Document and write a procedure, (compare-word-lengths files), that takes a list of file names as input and produces a scatterplot (a points plot) with one point for each file in which the x coordinate of the point is the percentage of words of seven characters or more in the file and the y coordinate is the percentage of words of four characters or fewer.

Problem 3: Subsequent words

Topics: files, strings, lists

One of the more substantive things about books that computers can help us explore is words that the author tends to use together.

Document and write a procedure, (subsequent-words filename word) that, given the name of a file and a word, makes a list of all the words that follow one, two, or three words after word. For example, suppose the file "story.txt" contains the following.

the cat chased the dog around the cat bowls and the dog dish

We should get output like the following.

> (subsequent-words "/home/username/Desktop/story.txt" "dog")
'("around" "the" "cat" "dish")
> (subsequent-words "/home/username/Desktop/story.txt" "cat")
'("chased" "the" "dog" "bowls" "and" "the")
> (subsequent-words "/home/username/Desktop/story.txt" "the")
'("cat" "chased" "the" "dog" "around" "the" "cat" "bowls" "and" "dog" "dish")

Hint: You may find it easiest to start by building a list of four-tuples like the following.

'(("the" "cat" "chased" "the")
  ("cat" "chased" "the" "dog")
  ("chased" "the" "dog" "around")
  ("the" "dog" "around" "the")

There are many approaches to building those lists. One fairly straightforward one is to make four lists, each of which is “off by one” from the previous one, and then to join the elements together with map. E.g., we’d start with the lists

  • '("the" "cat" chased" "the" "dog" "around" "the" "cat" "bowls " ...)
  • '("cat" chased" "the" "dog" "around" "the" "cat" "bowls" ... "")
  • '("chased" "the" "dog" "around" "the" "cat" "bowls" ... "" "")
  • '("the" "dog" "around" "the" "cat" "bowls" ... "" "" "")

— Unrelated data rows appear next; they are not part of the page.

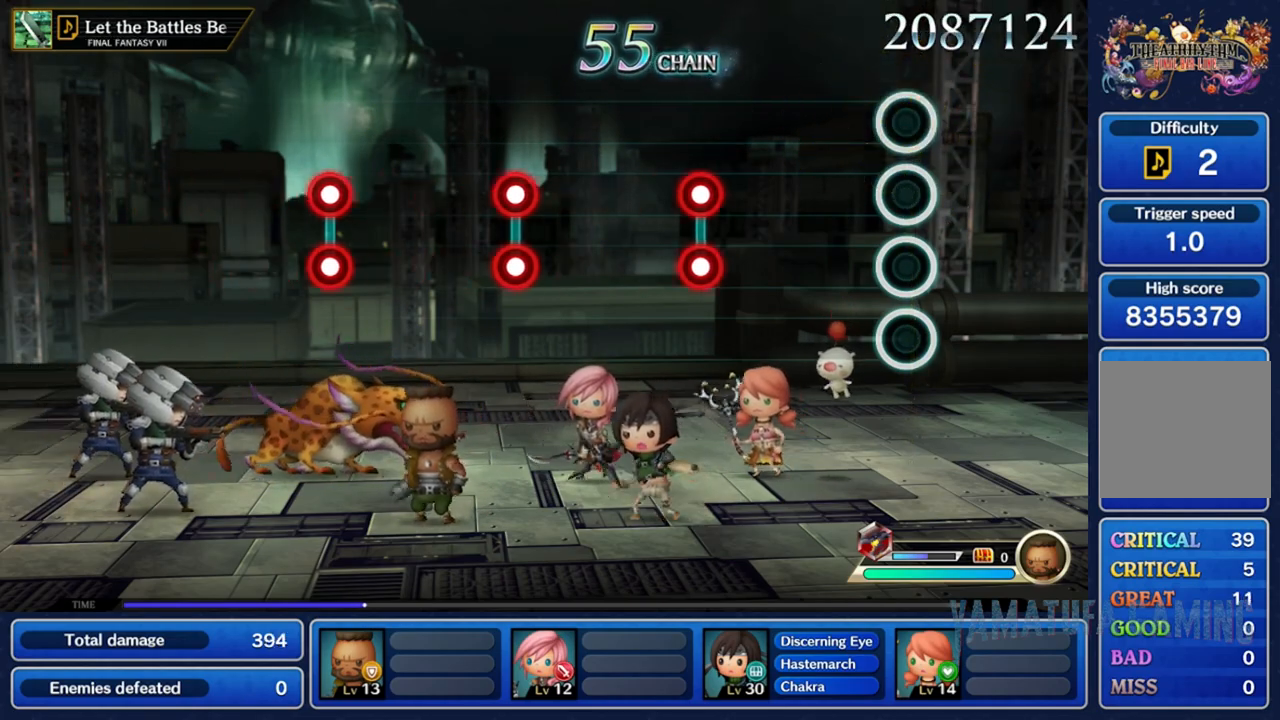
{"buttons": [], "left_stick": "center", "right_stick": "center", "events": []}
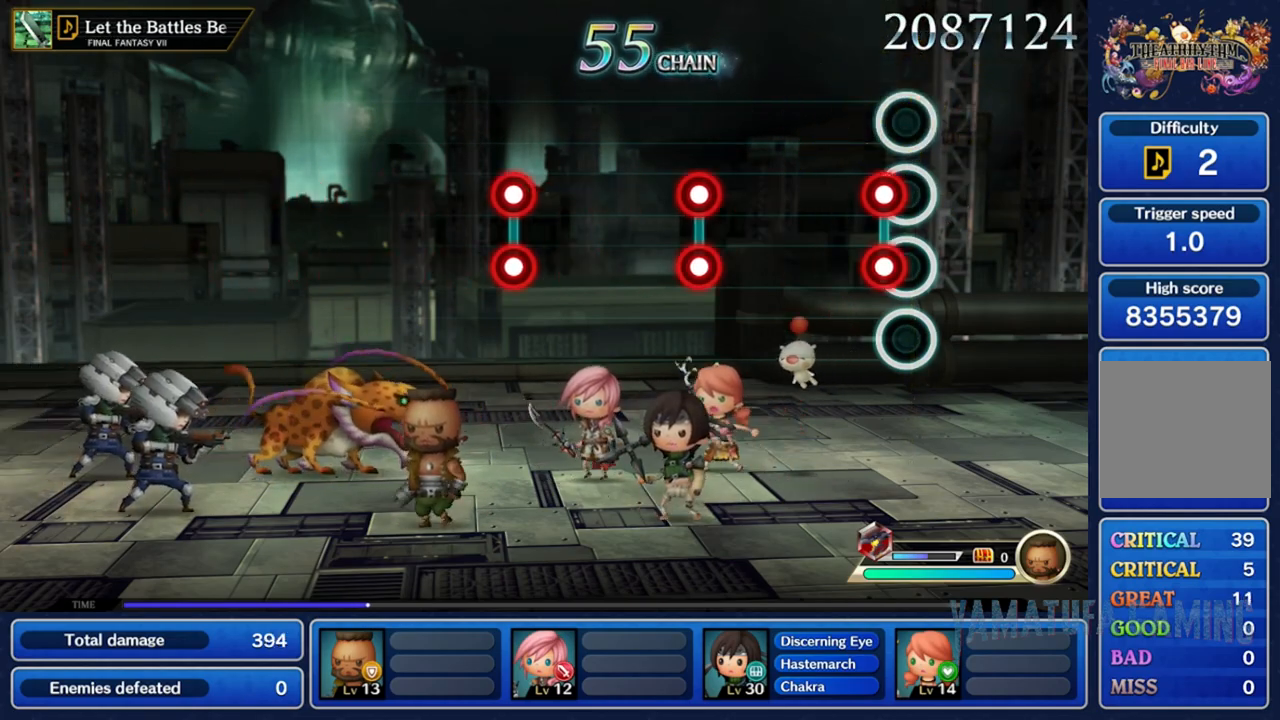
{"buttons": [], "left_stick": "center", "right_stick": "center", "events": [[100, "A", "down"], [100, "X", "down"], [233, "X", "up"], [250, "A", "up"]]}
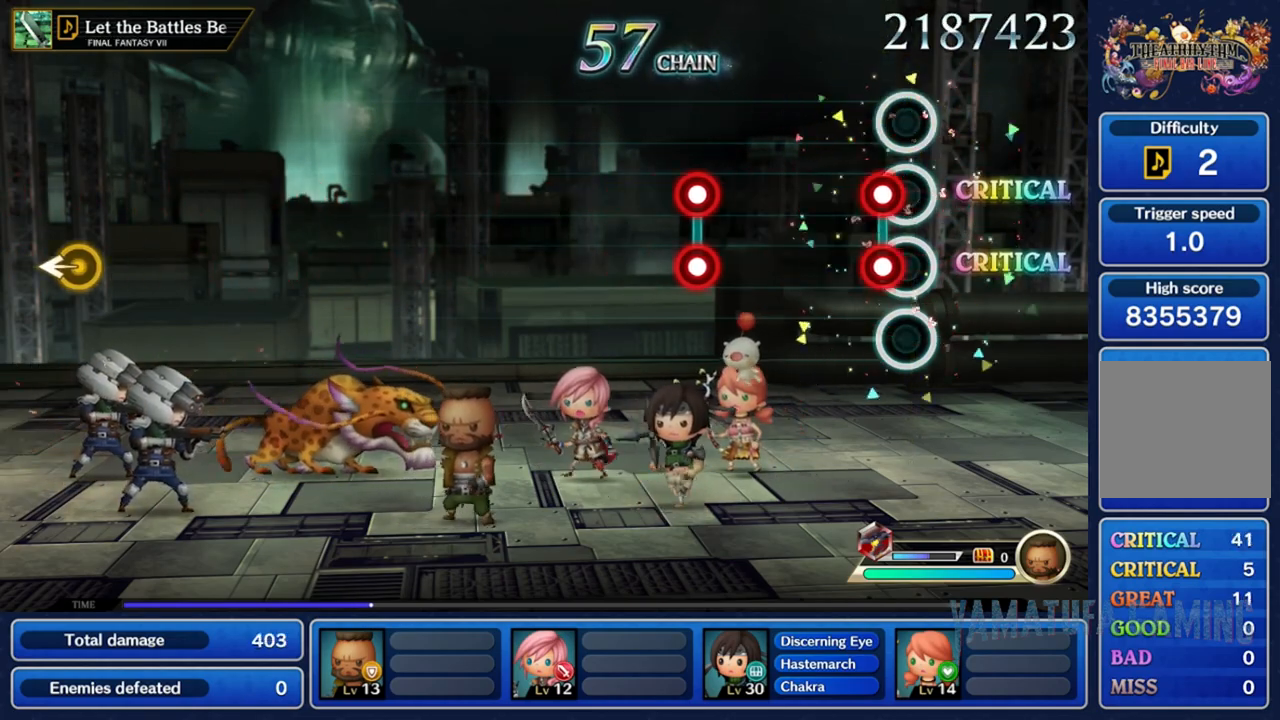
{"buttons": [], "left_stick": "center", "right_stick": "center", "events": [[67, "A", "down"], [67, "X", "down"], [200, "A", "up"], [217, "X", "up"]]}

Problem 4: Common connections

Topics: files, strings, tallying, sorting

Document and write a procedure (common-connections filename word), that takes as input a file name and a word and produces a list of the five words that most commonly follow close after the word (one, two, or three words away) and the number of times they appear nearby.

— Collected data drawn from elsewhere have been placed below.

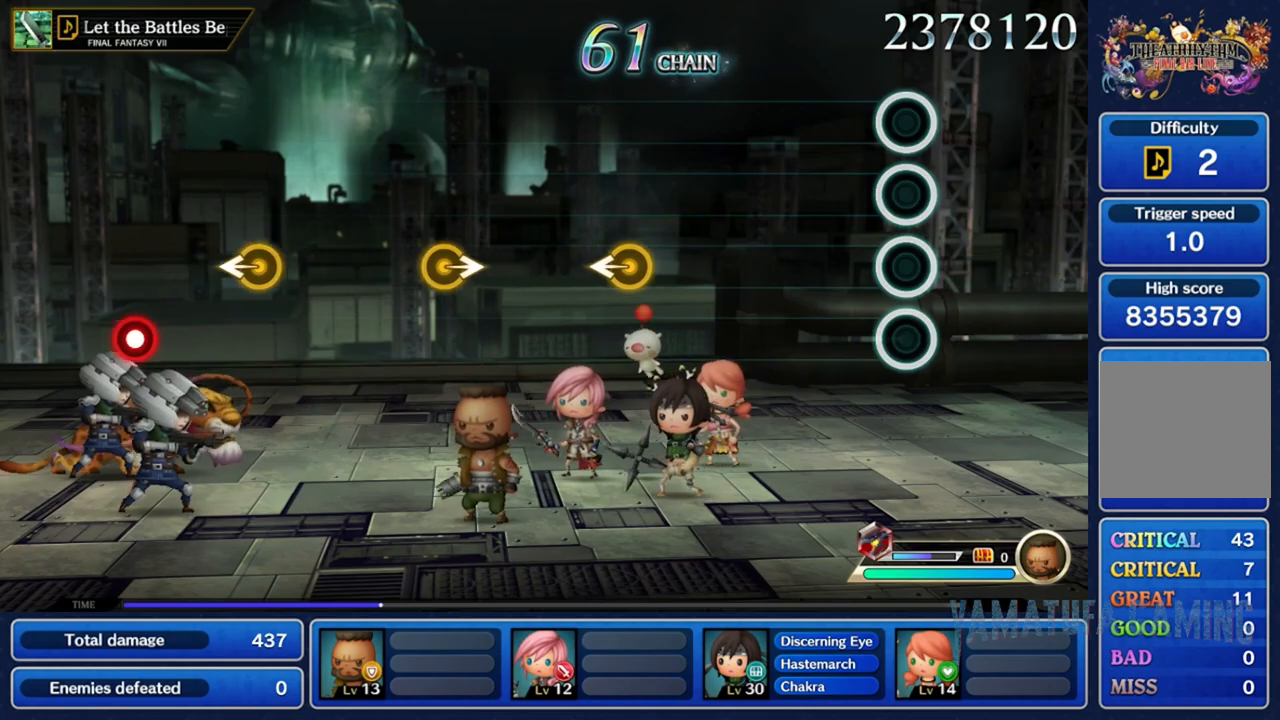
{"buttons": [], "left_stick": "center", "right_stick": "center", "events": []}
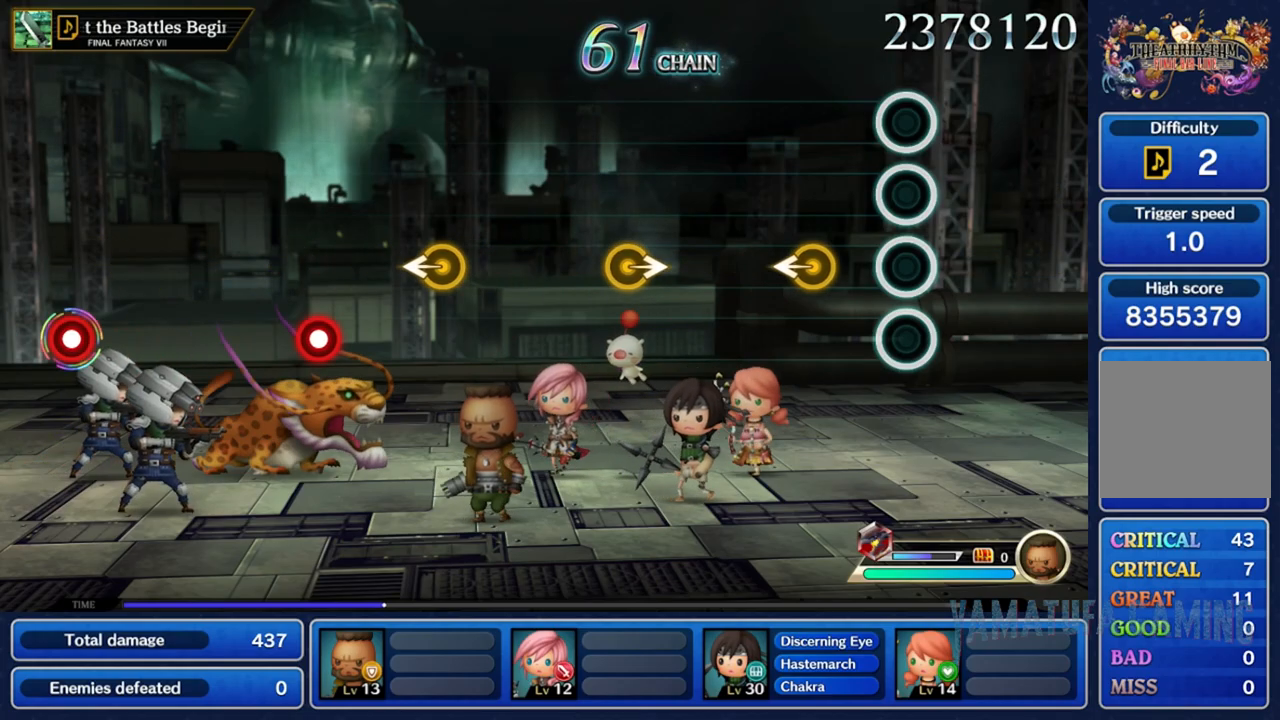
{"buttons": [], "left_stick": "center", "right_stick": "center", "events": [[267, "right_stick", "left"], [467, "right_stick", "center"]]}
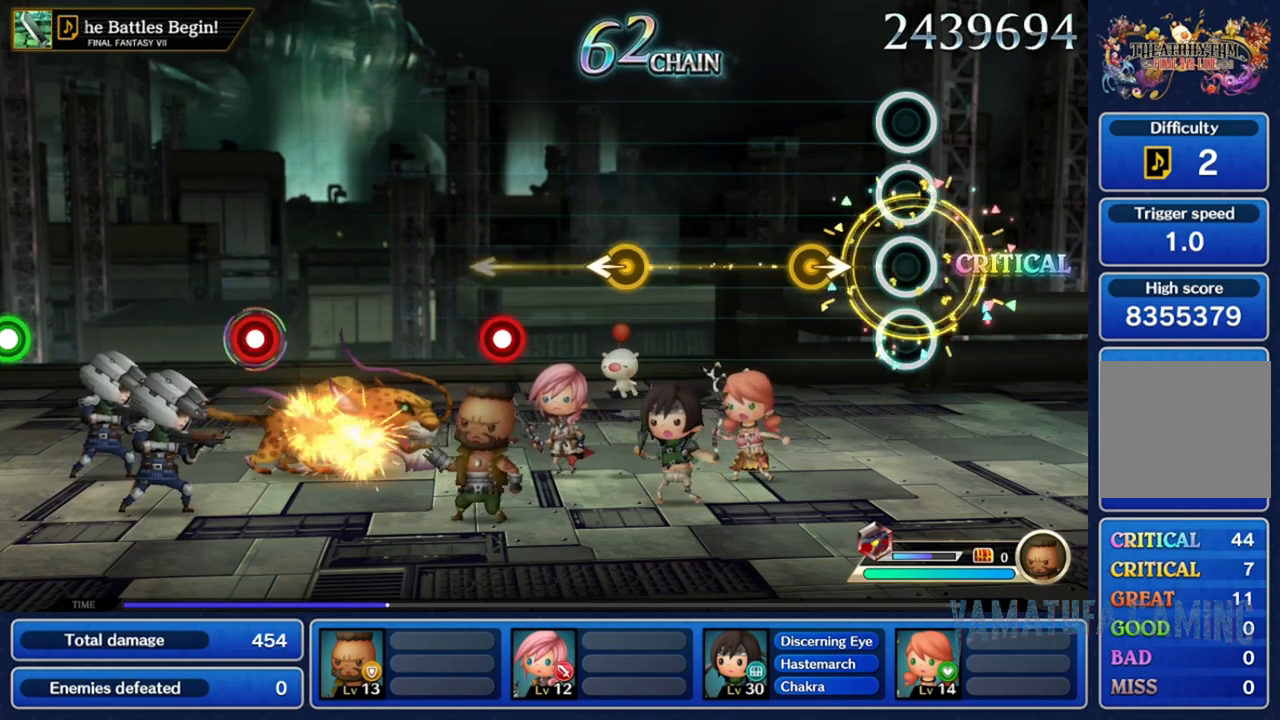
{"buttons": [], "left_stick": "center", "right_stick": "center", "events": [[217, "right_stick", "right"], [417, "right_stick", "center"]]}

> (common-connections "/home/username/Desktop/something-weird.txt" "jabberwock")
'(("alice" 191)
  ("borogoves" 83)
  ("vorpal" 23)
  ("sword" 18)
  ("wabe" 11))

Next, pick three words that you expect to appear in six of your books and find the most common connections to those words in each of those six books.

Problem 5: Categorizing words

Topics: files, strings, conditionals, tallying

We’ve seen a number of ways to categorize words. They may be short or long. They may start with or contain certain letters. They may contain repeated letters. They may be near other words. They may be common. They may be uncommon.

First, Pick and describe between six and ten categories. Then, document and write a procedure, (categorize-word word), that gives the category for a word as a string. You should use “uncategorized” for words that do not fit into your categories. For example,

> (categorize-word "aardvark")
"starts with vowel"
> (categorize-word "jabberwocky")
> (categorize-word "defenestrate")
> (categorize-word "madam")
> (categorize-word "Grinnell")
> (categorize-word "elephant")
> (categorize-word "me")
> (categorize-word "hello")

If a word falls into multiple categories, you will pick only one.

Next, document and write a procedure, categorize-words-in-file, that takes a file name as input and creates a histogram of the categories in alphabetical order. For each category, you should indicate the percentage of words that fall in that category.

Finally, categorize six of the books you chose and see whether the categorization tells you anything about the book.

Note: You will almost certainly use a conditional to write categorize-word.


We will primarily evaluate your work on correctness (does your code compute what it’s supposed to and are your procedure descriptions accurate); clarity (is it easy to tell what your code does and how it achieves its results; is your writing clear and free of jargon); and concision (have you kept your work short and clean, rather than long and rambly).